Using the sermon below, list every identity it mentions for the suffering servant of Isaiah 53, and say who held or holds each view.

## start Text provided

Isaiah 53:1-6 Sermon

THE MYSTERIOUS SUFFERING SERVANT

 

These past few weeks we have been studying images of Christ on the cross from an OT perspective. We have seen how God foreshadowed long ago the saving event that would deliver the world from sin and death. Some of the images have been obscure and needed interpretation. Isaiah 53, in comparison, so clearly refers to the person of Jesus that it hardly needs explanation. That wasn’t always the case, however.

            Who is the suffering servant of Isaiah 53? In Isaiah’s day, some thought Isaiah was talking about himself. Shortly after Israel’s fall and captivity, many Jews thought it was talking about themselves and their plight in Babylon.

            But in Acts 8, we read the account of a treasury official who was reading Isaiah 53 on the way home from a religious festival. He is struggling with the text and can’t figure it out. While engrossed in the scripture, a man named Philip appears who hears him reading Isaiah 53. “Do you understand what you are reading?” he asks the treasury agent. “How can I unless someone guides me?” the agent responds. So, Philip climbs into a seat beside the man and the man asks who this person is who is led like a lamb to the slaughter. Who is Isaiah talking about?

## end Text provided
## start Extracted entries

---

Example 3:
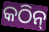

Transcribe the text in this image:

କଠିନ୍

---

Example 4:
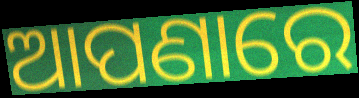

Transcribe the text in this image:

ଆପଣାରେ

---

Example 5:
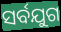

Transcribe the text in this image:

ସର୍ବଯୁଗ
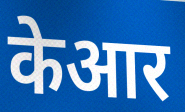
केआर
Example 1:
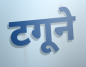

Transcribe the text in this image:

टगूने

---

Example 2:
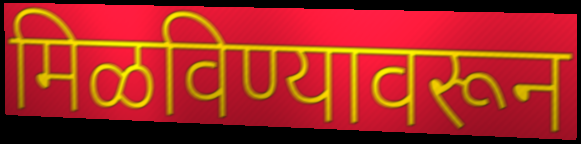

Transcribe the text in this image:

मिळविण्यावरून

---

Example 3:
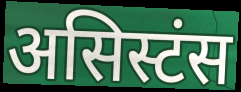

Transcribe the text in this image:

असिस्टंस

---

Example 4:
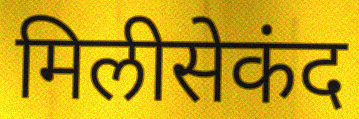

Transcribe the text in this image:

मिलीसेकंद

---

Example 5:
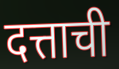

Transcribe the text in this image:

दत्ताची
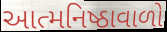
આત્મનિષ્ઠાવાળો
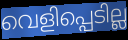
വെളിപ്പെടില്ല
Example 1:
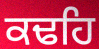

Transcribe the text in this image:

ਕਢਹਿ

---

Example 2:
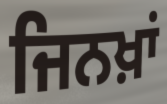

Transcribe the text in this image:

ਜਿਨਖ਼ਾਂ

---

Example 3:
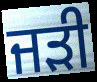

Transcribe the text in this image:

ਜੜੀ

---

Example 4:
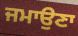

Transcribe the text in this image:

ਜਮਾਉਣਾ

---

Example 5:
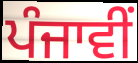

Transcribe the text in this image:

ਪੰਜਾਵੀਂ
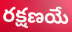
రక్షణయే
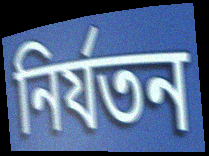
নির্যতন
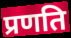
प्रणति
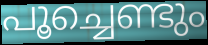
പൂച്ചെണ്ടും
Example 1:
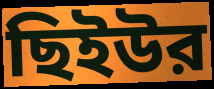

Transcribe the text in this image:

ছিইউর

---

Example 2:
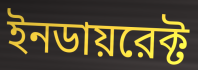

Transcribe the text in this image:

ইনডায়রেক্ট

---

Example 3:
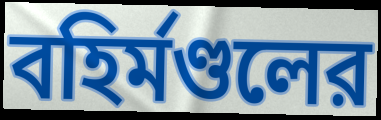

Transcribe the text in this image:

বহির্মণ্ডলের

## end Extracted entries
## start Extracted entries

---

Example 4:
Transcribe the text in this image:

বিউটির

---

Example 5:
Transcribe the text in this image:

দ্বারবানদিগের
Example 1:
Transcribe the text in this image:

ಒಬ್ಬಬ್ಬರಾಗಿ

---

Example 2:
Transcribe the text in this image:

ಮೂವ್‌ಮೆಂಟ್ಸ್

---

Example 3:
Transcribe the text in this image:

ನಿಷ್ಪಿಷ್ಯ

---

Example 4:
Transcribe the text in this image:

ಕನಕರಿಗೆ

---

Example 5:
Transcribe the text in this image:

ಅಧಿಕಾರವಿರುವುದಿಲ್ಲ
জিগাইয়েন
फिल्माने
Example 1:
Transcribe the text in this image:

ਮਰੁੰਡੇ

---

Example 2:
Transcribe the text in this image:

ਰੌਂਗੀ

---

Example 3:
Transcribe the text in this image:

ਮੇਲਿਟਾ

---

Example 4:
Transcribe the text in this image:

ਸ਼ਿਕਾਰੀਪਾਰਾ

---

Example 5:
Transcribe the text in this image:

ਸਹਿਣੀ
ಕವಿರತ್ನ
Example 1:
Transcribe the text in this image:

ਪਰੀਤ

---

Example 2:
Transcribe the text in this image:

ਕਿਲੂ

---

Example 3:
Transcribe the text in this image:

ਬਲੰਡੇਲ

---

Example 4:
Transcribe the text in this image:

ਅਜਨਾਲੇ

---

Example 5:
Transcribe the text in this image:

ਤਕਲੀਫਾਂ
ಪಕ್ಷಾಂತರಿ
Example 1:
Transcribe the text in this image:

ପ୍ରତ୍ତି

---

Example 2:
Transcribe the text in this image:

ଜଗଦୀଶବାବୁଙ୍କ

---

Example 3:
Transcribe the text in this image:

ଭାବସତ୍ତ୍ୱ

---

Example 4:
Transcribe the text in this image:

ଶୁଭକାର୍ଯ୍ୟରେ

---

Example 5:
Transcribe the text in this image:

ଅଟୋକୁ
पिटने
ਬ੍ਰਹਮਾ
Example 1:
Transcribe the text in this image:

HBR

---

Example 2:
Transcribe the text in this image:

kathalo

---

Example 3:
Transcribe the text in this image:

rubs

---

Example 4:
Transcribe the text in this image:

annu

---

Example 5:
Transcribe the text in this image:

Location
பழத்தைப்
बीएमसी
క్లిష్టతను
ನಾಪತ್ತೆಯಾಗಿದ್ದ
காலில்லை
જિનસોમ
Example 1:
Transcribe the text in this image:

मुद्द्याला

## end Extracted entries

** Answer to this task **
1. Isaiah himself: some people in Isaiah's day thought so.
2. The Jews themselves and their plight in Babylon: many Jews held this view shortly after Israel's fall and captivity.
3. Jesus: the sermon says Isaiah 53 so clearly refers to him that it hardly needs explanation.